Peace…the Common Good

The images and rhetoric in the news recently have been ghastly…. frightening, disheartening …. discouraging to say the least. We grieve for victims wounded by violence bestowed upon them by other human beings, by ravaging floods or fires or a devastating epidemic. Images and stories of suffering people, of ISIS, a brutally, violent, sick terrorist group, ravaging communities and cutting off the heads of other human beings…murder, disease, senseless abuse in the NFL. …. a grown man beating upon his son with a stick….. it’s just horrific. Tragic that these kinds of stories dominate the news ….sending forth a negative energy that wounds us all. Perfect timing for International Peace Day which calls forth people from all nations and faiths to pray ….and work for peace.

It’s futile, I have heard some say…..and have wondered it myself…..wasted energy. A glorious impossible dream…that originated when humans , seeking relationship with a Higher Power , first put words and images to that Creator’s design for Creation … a vision of a universal garden of wholeness…where “ all living things were in bedrock union with the source of their being.” ( Margaret Silf, Sacred Spaces) …until the temptations of power and greed divided creation into islands of disharmony and mistrust. How long can we long for and pray for peace, hoping and believing that it is actually possible!?

Two Native Americans were talking things over in a fox-hole between air raids during World War II. “The way I figure it,” one said, “is that when they smoked the peace pipe in 1918, nobody inhaled!”

In Bible study groups too numerous to count, I have been asked about all the stories of violence in the Hebrew Scriptures…. of God ordering the Israelites to slaughter people occupying what they think ought to be their land. Was this part of the divine plan for a peaceful kingdom? My answer then and now: NO, it was the human struggle to relate to and understand Divine Power and their misunderstandings. The Hebrew Scriptures are stories of humanity’s developing relationship with God. The violent, vengeful God was and is the god of human design and construction. The loving, divine spirit would never, in my belief, command or encourage any act of violence. The Divine Spirit is the energy of love, period.

In an online course I signed up for on Spirituality and Health created by Thomas Moore, I read this:

Here is an intriguing passage from the Nicolas of Cusa book, The Idiot.

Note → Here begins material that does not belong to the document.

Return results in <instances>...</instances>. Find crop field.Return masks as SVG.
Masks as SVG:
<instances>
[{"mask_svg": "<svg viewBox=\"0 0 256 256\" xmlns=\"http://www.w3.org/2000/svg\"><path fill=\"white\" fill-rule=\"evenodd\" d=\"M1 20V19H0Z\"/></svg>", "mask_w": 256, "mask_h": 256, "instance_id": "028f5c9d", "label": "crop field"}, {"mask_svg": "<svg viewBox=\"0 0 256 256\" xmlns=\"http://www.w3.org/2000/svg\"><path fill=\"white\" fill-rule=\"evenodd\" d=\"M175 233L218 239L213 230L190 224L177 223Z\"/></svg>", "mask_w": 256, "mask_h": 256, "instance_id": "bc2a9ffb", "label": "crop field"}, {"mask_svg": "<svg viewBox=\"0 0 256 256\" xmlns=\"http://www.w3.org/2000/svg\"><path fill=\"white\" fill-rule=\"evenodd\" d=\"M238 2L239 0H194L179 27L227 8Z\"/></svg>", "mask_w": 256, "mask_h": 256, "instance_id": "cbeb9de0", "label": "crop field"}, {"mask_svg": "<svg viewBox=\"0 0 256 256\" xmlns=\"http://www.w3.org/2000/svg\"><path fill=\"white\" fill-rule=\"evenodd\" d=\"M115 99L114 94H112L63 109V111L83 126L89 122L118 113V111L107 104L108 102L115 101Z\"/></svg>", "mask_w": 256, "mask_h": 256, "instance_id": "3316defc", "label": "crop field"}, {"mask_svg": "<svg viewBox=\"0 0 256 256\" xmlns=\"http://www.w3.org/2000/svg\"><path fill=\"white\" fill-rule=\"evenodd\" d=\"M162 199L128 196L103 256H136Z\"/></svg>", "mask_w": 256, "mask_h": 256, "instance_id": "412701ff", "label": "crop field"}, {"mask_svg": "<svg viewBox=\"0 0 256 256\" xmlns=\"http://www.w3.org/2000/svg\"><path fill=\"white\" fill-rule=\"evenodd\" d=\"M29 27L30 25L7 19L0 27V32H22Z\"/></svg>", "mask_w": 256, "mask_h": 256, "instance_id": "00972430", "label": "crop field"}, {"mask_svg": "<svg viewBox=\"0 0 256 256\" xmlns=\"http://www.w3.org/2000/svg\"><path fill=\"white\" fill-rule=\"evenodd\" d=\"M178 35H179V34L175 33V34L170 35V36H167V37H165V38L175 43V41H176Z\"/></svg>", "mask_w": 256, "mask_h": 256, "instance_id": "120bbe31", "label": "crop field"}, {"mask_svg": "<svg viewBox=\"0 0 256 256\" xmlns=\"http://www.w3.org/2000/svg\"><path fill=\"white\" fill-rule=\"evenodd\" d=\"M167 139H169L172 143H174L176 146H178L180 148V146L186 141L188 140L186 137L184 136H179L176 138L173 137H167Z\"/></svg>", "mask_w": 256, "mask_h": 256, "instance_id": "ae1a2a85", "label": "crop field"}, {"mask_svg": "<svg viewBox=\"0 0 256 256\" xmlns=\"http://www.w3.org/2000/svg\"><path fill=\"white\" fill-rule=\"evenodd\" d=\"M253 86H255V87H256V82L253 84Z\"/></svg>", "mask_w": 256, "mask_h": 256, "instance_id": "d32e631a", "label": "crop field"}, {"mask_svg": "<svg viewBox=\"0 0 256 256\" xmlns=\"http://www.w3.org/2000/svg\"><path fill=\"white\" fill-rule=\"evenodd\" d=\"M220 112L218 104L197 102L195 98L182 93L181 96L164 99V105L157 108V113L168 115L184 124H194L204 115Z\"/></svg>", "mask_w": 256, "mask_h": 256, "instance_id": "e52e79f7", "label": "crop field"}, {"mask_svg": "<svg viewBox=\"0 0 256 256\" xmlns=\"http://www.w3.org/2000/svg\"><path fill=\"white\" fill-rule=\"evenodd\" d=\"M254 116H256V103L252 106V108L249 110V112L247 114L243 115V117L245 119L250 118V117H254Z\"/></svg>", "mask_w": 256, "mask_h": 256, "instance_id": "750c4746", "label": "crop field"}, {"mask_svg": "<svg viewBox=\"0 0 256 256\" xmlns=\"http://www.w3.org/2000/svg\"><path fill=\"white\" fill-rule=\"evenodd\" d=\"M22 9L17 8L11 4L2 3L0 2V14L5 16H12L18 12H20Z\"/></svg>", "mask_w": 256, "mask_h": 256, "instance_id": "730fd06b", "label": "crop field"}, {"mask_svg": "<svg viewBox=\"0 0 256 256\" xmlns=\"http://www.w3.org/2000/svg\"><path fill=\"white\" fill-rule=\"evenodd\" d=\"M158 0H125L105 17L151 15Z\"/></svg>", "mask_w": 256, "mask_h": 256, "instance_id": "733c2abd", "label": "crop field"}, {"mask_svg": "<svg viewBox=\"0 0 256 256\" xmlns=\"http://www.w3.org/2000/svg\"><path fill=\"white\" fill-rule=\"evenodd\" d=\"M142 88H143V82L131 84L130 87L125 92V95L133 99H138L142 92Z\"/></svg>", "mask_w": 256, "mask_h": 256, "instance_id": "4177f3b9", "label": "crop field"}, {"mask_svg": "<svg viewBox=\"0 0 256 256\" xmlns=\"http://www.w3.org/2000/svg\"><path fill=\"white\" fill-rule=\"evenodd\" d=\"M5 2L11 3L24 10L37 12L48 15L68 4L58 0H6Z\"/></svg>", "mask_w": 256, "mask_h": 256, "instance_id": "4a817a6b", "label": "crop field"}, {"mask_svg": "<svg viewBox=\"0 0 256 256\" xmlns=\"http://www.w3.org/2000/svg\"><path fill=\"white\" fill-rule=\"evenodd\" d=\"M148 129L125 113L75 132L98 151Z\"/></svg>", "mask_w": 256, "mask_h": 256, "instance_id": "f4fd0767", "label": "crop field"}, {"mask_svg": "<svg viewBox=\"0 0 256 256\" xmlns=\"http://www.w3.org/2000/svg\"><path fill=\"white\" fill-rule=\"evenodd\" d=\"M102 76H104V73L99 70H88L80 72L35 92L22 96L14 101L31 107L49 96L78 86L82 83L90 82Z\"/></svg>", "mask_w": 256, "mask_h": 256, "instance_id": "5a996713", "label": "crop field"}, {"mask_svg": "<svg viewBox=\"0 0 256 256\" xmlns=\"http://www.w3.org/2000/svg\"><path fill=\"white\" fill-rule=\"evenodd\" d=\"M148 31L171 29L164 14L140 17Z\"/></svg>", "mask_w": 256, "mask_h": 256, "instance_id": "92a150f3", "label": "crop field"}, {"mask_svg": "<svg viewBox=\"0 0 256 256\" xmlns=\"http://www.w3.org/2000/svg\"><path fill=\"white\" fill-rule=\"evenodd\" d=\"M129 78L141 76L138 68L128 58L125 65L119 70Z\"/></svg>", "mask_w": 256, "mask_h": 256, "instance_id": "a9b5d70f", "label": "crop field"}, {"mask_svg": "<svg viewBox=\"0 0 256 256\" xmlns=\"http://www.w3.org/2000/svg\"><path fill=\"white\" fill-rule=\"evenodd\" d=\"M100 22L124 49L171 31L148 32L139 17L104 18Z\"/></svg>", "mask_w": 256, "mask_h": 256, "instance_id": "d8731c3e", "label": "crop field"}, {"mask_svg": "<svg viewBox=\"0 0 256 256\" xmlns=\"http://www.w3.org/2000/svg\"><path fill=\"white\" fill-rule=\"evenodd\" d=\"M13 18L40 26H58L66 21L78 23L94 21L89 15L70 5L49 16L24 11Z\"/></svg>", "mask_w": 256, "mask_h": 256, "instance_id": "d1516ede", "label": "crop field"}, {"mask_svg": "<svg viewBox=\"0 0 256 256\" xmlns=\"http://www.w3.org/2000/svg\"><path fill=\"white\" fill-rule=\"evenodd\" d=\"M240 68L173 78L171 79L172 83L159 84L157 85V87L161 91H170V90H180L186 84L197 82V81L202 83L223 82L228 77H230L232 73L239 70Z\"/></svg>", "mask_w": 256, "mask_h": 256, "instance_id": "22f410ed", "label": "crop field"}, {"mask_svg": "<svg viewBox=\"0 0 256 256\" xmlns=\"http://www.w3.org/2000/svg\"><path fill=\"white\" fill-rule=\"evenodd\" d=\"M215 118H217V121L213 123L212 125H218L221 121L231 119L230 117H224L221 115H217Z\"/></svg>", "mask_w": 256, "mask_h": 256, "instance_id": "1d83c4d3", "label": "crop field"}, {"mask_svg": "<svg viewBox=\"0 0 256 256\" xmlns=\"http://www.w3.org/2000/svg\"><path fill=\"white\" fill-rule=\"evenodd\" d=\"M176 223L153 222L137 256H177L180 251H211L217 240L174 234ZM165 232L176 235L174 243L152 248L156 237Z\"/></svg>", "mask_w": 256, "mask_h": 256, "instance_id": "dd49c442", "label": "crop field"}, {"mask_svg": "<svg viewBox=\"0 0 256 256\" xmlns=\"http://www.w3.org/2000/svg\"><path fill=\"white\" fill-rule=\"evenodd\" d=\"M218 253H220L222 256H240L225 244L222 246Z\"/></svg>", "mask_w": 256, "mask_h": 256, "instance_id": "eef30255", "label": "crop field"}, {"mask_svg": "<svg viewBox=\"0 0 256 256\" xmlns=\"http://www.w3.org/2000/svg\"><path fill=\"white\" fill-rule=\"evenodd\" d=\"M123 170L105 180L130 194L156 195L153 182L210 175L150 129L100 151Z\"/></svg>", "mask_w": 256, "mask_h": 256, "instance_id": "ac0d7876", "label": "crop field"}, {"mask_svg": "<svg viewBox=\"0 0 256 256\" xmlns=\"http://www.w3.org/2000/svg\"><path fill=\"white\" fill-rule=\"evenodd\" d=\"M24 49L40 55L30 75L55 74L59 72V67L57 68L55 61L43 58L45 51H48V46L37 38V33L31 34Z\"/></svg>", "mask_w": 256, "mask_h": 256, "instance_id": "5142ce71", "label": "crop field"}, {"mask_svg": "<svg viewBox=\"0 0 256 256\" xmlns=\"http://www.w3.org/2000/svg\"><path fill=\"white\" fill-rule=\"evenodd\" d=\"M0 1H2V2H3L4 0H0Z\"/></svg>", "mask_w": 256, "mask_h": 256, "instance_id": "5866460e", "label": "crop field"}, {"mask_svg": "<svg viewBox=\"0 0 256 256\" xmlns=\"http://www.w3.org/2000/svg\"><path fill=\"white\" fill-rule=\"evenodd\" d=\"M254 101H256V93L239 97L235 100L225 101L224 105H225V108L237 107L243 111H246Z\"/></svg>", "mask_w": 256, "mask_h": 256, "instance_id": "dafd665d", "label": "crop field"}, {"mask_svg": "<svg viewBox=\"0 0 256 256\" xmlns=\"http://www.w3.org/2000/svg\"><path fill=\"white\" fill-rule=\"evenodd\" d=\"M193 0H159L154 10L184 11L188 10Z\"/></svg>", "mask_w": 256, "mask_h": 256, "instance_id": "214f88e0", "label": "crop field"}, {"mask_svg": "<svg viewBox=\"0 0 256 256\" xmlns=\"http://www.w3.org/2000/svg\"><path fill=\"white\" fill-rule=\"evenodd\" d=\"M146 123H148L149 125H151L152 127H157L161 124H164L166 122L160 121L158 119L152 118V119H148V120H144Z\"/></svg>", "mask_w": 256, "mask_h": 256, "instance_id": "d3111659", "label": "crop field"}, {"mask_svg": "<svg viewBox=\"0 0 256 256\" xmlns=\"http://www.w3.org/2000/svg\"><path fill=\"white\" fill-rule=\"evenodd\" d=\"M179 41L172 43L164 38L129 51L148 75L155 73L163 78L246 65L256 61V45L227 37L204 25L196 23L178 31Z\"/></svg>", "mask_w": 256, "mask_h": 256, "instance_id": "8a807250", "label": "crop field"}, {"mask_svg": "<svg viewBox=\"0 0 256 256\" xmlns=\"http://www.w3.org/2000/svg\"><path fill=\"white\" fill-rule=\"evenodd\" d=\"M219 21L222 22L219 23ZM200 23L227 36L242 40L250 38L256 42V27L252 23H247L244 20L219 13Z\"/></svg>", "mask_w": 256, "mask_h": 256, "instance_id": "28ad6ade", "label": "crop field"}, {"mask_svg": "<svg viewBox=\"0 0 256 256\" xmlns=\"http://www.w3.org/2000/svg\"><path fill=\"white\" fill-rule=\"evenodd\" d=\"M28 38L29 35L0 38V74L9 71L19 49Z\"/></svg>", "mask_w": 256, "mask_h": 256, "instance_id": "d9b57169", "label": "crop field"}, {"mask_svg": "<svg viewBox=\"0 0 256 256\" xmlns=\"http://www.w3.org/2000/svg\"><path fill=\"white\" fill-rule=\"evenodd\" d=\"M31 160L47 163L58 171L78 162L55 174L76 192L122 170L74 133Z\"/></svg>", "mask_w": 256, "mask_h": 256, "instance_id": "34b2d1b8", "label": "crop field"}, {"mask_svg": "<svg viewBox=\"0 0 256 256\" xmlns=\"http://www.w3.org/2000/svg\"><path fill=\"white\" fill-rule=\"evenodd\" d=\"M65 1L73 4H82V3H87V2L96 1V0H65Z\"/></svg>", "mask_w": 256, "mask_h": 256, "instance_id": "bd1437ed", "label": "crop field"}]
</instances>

“Pagan:  What are you worshiping?

 Christian: God.

Pagan: Who is the God you worship?

Christian: I don’t know.

Pagan: How can you seriously worship something you don’t know?

Christian: It’s because I don’t know that I worship.

 Pagan: It’s amazing to see persons devoted to something they don’t know.

Christian: It’s even more amazing to see persons devoted to something they think they know.”

Sadly, my dear friends, we have to admit that religion has contributed to disharmony over the years, even today. We have to own that.

Does it mean that religion is bad and we are wasting an hour a week here in worship? Oh, my goodness no. I pray that worship will provide a listening place for us…..a safe, peace-filled place where we can put our spiritual and mental agenda’s under the pew and be available to the Spirit. A place where we can experience community… where we share common ground as seekers of the Light that Jesus shed. I pray that we will all feel comfortable responding to the question : Who is the God that you worship? The God I worship is Love. Period.   Believing this, how then will I chose to act?

In this interesting passage from James that Marti read today, James reminds us of the fact that we are capable of saying both terrible, harmful things and compassionate, loving things out of the same mouth! It is the mind that controls or loses control of the mouth! This should not be, says James anymore than a spring will produce both fresh and salt water and a fig tree bear olives!   He makes it sound like, as people of God, we should not even be capable of language and actions that are evil, destructive, hurtful to our sisters and brothers. It’s demonic.   And indeed, many of the actions we have seen lately do appear demonic. If we seek the wisdom of God…of the Divine Spirit, writes James, our words and actions will be peace-loving, full of mercy, considerate, impartial and sincere…bearing good fruit. It all begins with us….with every word we speak, every action we produce in our daily lives.

Leo Tolstoy told the story of a Russian youth, a conscientious objector to war, who stood trial. In the courthouse the young man expressed his position, declaring that his philosophy of life came from the demands of Christ. The judge replied, “Yes, I understand, but you must be realistic. These laws you are talking about are the laws of the Kingdom of God and it has not come yet!” The courageous young man answered, “Sir, I recognize that it may not have come for you, nor yet for Russia, nor for the world. But it has come for me.” And so we are called to living by an understanding and an ethical imperative that Jesus set apart in these beatitudes. Blessed are the peacemakers for they shall be called the children of God. You and I cannot control our nation or any nation’s foreign policy, may not be able to bring about world peace in our lifetimes, however, we can be peacemakers in our own circle of life…allowing the peace of Christ to rule our tongues….our words and our actions. It begins with us.